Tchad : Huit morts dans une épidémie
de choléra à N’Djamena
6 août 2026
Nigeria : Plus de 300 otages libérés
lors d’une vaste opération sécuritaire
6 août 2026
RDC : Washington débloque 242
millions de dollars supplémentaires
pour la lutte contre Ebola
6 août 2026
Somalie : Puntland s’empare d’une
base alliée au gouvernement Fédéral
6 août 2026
□ □ □ □ □ □ □
▶ Description of the task
Reproduce the lines above, substituting "7 août 2026" for every occurrence of "6 août 2026" and leaving all other text unchanged.

▶ Exercise response
Tchad : Huit morts dans une épidémie
de choléra à N’Djamena
7 août 2026
Nigeria : Plus de 300 otages libérés
lors d’une vaste opération sécuritaire
7 août 2026
RDC : Washington débloque 242
millions de dollars supplémentaires
pour la lutte contre Ebola
7 août 2026
Somalie : Puntland s’empare d’une
base alliée au gouvernement Fédéral
7 août 2026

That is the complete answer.